Evet evet evet. Nihayet, 100. entrym geldi de çattı, geldi de çattı. hele ki bu entry'i Viyana'larda yazmak ayrı bir duygu yumağı benim için. Birkaç gündür mevcut olan melakolik ruh halimi, Teoman'ın 'Son' albümüne bağlıyor, ve de umarsamadan hayatın oha çüş olduğunu tekrar görüyorum. Oğlum aç gözünü dercesine bütün dünya mittafa'ya sinyaller yolluyor, ve atrolojik olarak muhteşem ötesi bir evreye girdiğimi hissediyorum. Hissetmiyorum biliyorum, yaşıyorum, tecrübe ediyorum, oha ben neymişim oluyorum.
Tamam ego akıyor damarlarımda ama napalım, ben buyum, hoş asla egoist olmadım, olamam da, doğama aykırı. Tek yaptığım aslında kendimi takdir etmek. Olay kesinlikle bundan ibaret.
Evet ben bunları yazarken bazı gelişmeler oldu, bazı politik gelişmeler. Biliyorsunuz, dairemi paylaştığım 2 avusturyalı yaratık var, şimdi bunların arasına bir de benim yeni oda arkadaşım geldi, kendisi kral bir insan. Süper birisi, çok da kafa, bugün yan odadaki Avusturyalılara elmalı kekimi verdim. Hani ben verdim çünkü yarın son günüydü ve yiyecek halim yoktu! O yüzden bir problemim gerçekten yok. Ama dedi ki you are stronger than that and I'm with you.
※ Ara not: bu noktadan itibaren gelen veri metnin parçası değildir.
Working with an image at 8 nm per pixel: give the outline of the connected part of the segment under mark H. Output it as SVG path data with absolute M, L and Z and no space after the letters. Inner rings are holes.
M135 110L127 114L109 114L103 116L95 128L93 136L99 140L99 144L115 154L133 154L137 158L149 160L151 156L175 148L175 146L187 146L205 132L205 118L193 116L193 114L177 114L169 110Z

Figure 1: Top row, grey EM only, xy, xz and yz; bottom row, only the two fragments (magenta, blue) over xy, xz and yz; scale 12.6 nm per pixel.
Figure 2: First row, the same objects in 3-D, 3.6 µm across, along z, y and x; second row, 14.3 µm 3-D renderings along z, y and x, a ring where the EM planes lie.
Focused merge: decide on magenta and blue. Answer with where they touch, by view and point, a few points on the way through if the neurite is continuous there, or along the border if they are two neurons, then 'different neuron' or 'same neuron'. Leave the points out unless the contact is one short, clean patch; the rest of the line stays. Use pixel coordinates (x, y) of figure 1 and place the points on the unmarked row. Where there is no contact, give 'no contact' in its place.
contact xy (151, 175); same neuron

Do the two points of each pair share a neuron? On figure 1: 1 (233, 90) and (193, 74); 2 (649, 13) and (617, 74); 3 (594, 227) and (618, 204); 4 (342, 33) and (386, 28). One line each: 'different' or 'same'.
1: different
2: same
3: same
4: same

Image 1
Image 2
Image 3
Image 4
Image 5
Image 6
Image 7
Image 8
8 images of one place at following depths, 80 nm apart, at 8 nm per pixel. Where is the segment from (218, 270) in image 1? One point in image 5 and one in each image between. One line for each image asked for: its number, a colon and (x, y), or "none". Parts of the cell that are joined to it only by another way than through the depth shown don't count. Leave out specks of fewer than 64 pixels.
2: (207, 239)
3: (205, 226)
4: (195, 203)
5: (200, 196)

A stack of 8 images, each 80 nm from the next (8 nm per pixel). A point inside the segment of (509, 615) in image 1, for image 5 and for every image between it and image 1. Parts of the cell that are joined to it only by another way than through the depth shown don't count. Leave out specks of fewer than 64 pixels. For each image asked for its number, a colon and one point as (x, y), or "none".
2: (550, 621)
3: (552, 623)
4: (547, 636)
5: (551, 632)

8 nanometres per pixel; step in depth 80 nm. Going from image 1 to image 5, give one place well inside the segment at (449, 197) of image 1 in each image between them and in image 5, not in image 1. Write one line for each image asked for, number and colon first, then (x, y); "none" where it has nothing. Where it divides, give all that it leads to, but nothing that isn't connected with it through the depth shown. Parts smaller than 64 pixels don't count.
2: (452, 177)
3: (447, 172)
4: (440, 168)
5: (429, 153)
Allam negzel bir ifadedir bu ne güzel bir takdirdir bu, :D neyse bu son 5. dakika içinde oldu. Kötü bir olay değil tabi ama iyi oldugu kesin :D neyse Rapsodi Istanbul dinliyorum beni hala melankolik kılan bir albüm ama babane(edit: banane olacak, babane ne alaka???), şarkı başkasına değil bana geliyor, işte işin en güzel kısmı o.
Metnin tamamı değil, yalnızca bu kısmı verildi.